What happened, did it work? I can't remember. Also is it friday today?

@PedroTamaroff ah ! I just got here and saw the link .. so I didn't know =) Cool !!

Oh cool, @Studentmath. BTW, I assume you're awake early morning there ... Oh, I emailed you the exam.

@Pedro: Looks like you got a nice answer. Algebro-geometric example.

@TedShifrin Yes, I commented. He uses some jargon I am not familiar with.

But I'm loving this result.

It seems quite intuitive to me, although I usually think the word "intuitive" carries no real meaning.

It usually means "I personally believe I understand this result beyond the technicalities and can give some examples to convince people it is true."

@alizter Sorry to bother you again. I was looking at the Cambridge A level Math books on CUP and OUP websites. How come there seems to be only Math and no Further Math? I don't get it.

Link me

@Alizter education.cambridge.org/as/subject/mathematics/…

This is not edexcel

@Alizter So you are saying edexcel offers more than cambridge currently in the uk?

cambridge is just the publisher

@Alizter OK, so what about Cambridge as an examining board? Where to find those books?

@JasperLoy cambridge has further maths

Its all a mess

Good night all. I am starting to shut my eyes.
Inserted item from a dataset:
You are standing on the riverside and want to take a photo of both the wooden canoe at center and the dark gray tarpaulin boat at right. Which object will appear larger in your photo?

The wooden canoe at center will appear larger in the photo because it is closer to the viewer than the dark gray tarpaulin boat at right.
@Alizter See you in your dreams.

Hi

Hi

Hi

:)

:)

@IceBoy How are u doing :)

@FreeMind how are u :)

Fine thanks, how are you pal?

Fine :D

$F(\theta)=\sin \theta \int_{-L}^{L}e^{-ikz \cos \theta}f(z)\,dz$ where $k>0$ and $\theta \in R$, in addition, $f$ is defined in $|z| \le L$

Question number 1 :

For which function $g:[0,\pi]\rightarrow R$ one can find $f:[-L,L]\rightarrow R$ , $f \approx g$

?

@TheArtist Thank you, I'm fine.

@robjohn @PedroTamaroff ^^

Dizzifying

@JessyCat :)

@FreeMind, sup?

@JessyCat Fine, and you?

@TheArtist BTW, how are u ? :D

@FreeMind im fine too :)

@FreeMind I don't see what you are asking here and how it relates to the $F$ defined two lines above.
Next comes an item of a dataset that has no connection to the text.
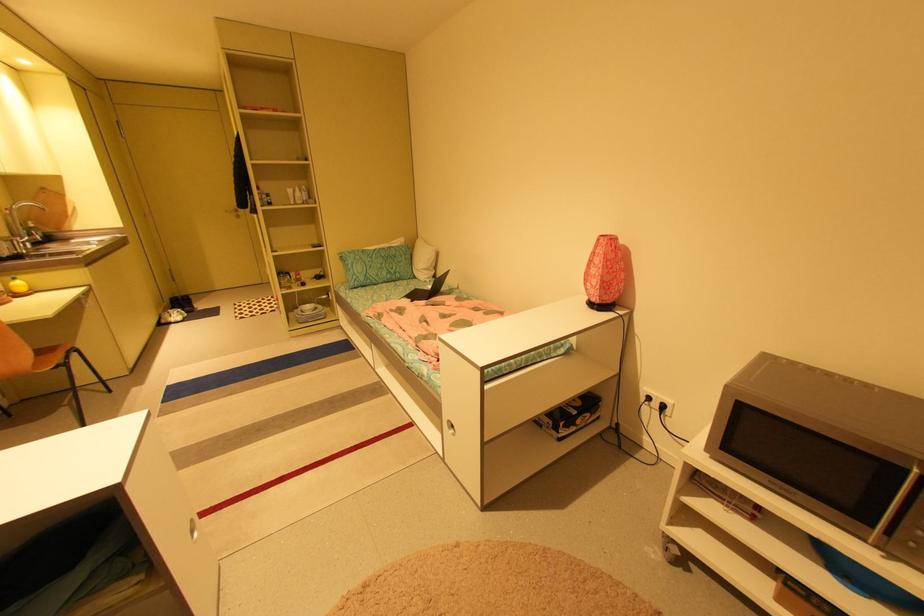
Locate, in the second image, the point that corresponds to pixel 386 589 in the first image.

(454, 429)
@robjohn @Chris'ssis have you seen an elementary evaluation of the series $\displaystyle \sum\limits_{n=1}^{\infty} \frac{H_n^2}{n^4}$ ? :-)

Second last assignment done, now one final assignment

@r9m is that $H_n^2$ or $H_n^{(2)}$?

Noone would want to pirate textbooks, but where would one find a large cache of textbooks to download anyway?